José Manoel Ferreira Gonçalves
Engenheiro, advogado, jornalista e cientista político
O impacto do “cancelamento” nas instituições
A demissão de Boaventura de Sousa Santos do Centro de Estudos Sociais (CES), instituição que ele fundou e liderou por décadas, não foi apenas um evento pessoal. Representa, segundo ele, o ápice de um processo marcado pela adoção extrema da cultura do cancelamento. Essa mesma cultura, que se propaga com rapidez e intensidade em diversos setores da sociedade, foi descrita pelo intelectual como uma ferramenta que silencia vozes críticas e ameaça o pensamento democrático.
Boaventura afirmou que o CES, em vez de resistir ao fenômeno, capitulou. Ele classificou a situação como um “golpe de estado” interno, em que disputas políticas e narrativas seletivas culminaram em sua saída. A questão vai além do indivíduo: a adoção acrítica da cultura do cancelamento ameaça a pluralidade de ideias em instituições que deveriam ser espaços para o contraditório e o debate.
Cultura do cancelamento: arma política ou justiça social?

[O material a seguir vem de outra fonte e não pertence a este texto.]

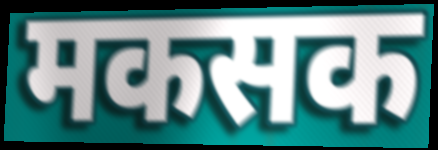
मकसक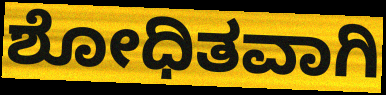
ಶೋಧಿತವಾಗಿ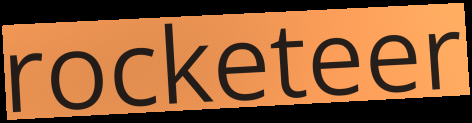
rocketeer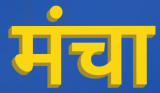
मंचा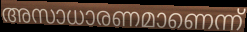
അസാധാരണമാണെന്ന്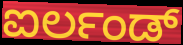
ಐರ್ಲಂಡ್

Para Boaventura, a cultura do cancelamento ultrapassa a correção de injustiças históricas e se transforma em um mecanismo político. Ele argumenta que, ao intimidar e suprimir vozes, especialmente na esquerda, esse fenômeno tem servido para destruir reputações e neutralizar lideranças críticas. Sua experiência pessoal reforça sua tese: as acusações contra ele, que ele nega enfaticamente, teriam motivações políticas.
O caso de Alysson Mascaro, também citado por Boaventura, ilustra o que ele chama de “perseguição sem transparência”. Ambos os intelectuais foram acusados de assédio sem acesso ao devido processo legal, algo que ele vê como um atentado à democracia. “Denúncias anônimas e falta de contraditório criam uma situação em que a presunção de inocência é ignorada”, afirmou.
Relevância do CES e as motivações por trás
O CES, fundado em Coimbra, Portugal, tem sido um dos principais polos de pensamento crítico e alternativo, responsável por 17% dos doutoramentos da Universidade de Coimbra em 2020. Boaventura destaca números significativos: desde 2010, mulheres lideram o centro, e ele pessoalmente contribuiu para lançar 309 jovens pesquisadores, desafiando a ideia de um ambiente acadêmico excludente.
No entanto, ele sugere que sua projeção internacional e o trabalho com epistemologias do Sul geraram resistência, até mesmo inveja acadêmica, que alimentou as campanhas difamatórias. Em um contexto de polarização, o sucesso e a liderança do CES tornam-no alvo de disputas ideológicas.
Reflexões sobre o futuro da democracia
O cerne das preocupações de Boaventura recai sobre o impacto da cultura do cancelamento na democracia. Ele alerta que sem a defesa do contraditório, da presunção de inocência e do devido processo, a sociedade corre o risco de perder valores fundamentais. Mais grave ainda, para ele, é o impacto na esquerda, que deveria liderar a resistência a esses fenômenos.
Como articulista, não tomo partido nem dos denunciantes nem dos denunciados. Minha preocupação reside no crescimento da cultura do cancelamento, que parece ameaçar qualquer pessoa que professe ideologia progressista, independentemente de sua trajetória ou legado.
O caso de Boaventura de Sousa Santos, longe de ser isolado, serve como alerta. A cultura do cancelamento, quando desvirtuada, transforma-se em ferramenta de silenciamento político, afetando instituições, intelectuais e o pensamento crítico. O desafio agora é encontrar um equilíbrio entre responsabilização e respeito às liberdades democráticas.
*José Manoel é pós-doutor em Engenharia, jornalista, escritor e advogado, com uma destacada trajetória na defesa de áreas cruciais como transporte, sustentabilidade, habitação, educação, saúde, assistência social, meio ambiente e segurança pública. Ele é o fundador da FerroFrente, uma iniciativa que visa promover o transporte ferroviário de passageiros no Brasil, e da Associação Água Viva, que fortalece a participação da sociedade civil nas decisões do município de Guarujá.
Declaração de Fontes: “As informações contidas neste artigo foram obtidas a partir da entrevista de Boaventura de Sousa Santos ao Brasil 247 e de dados complementares obtidos em fontes confiáveis.”